◆ Exercise materials:
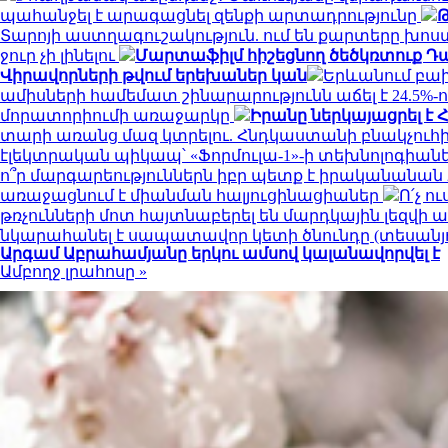
պահանջել է արագացնել զենքի արտադրությունը
Թ
Տարոյի աստղագուշակություն. ում են քարտերը խոս
ջուր չի լինելու
Մարտաֆիլմ հիշեցնող ծեծկռտուք Դա
Վիրավորների թվում երեխաներ կան
Երևանում բախվ
ամիսների համեմատ շինարարությունն աճել է 24.5%
մորատորիումի առաջարկը
Իրանը ներկայացրել է 
տարի առանց մազ կտրելու. Հնդկաստանի բնակչուհի
էլեկտրական պիկապ՝ «Ֆորմուլա-1»-ի տեխնոլոգիան
ո՞ր մարգարեություններն իբր պետք է իրականանան
առաջացնում է միանման հալյուցինացիաներ
Ո՛չ ո
թռչունների մոտ հայտնաբերել են մարդկային լեզվի
նկարահանել է սապատավոր կետի ծնունդը (տեսանյ
Արգամ Աբրահամյանը երկու ամսով կալանավորվել է
Ամբողջ լրահոսը »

◆ How to complete this task:
Recast the text read from all the rows above as a JSON list of strings, with one string per line and blank lines left out. Leave the pictures out of the answer.

◆ Output of the task:
[
  "պահանջել է արագացնել զենքի արտադրությունը",
  "Թ",
  "Տարոյի աստղագուշակություն. ում են քարտերը խոս",
  "ջուր չի լինելու",
  "Մարտաֆիլմ հիշեցնող ծեծկռտուք Դա",
  "Վիրավորների թվում երեխաներ կան",
  "Երևանում բախվ",
  "ամիսների համեմատ շինարարությունն աճել է 24.5%",
  "մորատորիումի առաջարկը",
  "Իրանը ներկայացրել է ",
  "տարի առանց մազ կտրելու. Հնդկաստանի բնակչուհի",
  "էլեկտրական պիկապ՝ «Ֆորմուլա-1»-ի տեխնոլոգիան",
  "ո՞ր մարգարեություններն իբր պետք է իրականանան",
  "առաջացնում է միանման հալյուցինացիաներ",
  "Ո՛չ ո",
  "թռչունների մոտ հայտնաբերել են մարդկային լեզվի",
  "նկարահանել է սապատավոր կետի ծնունդը (տեսանյ",
  "Արգամ Աբրահամյանը երկու ամսով կալանավորվել է",
  "Ամբողջ լրահոսը »"
]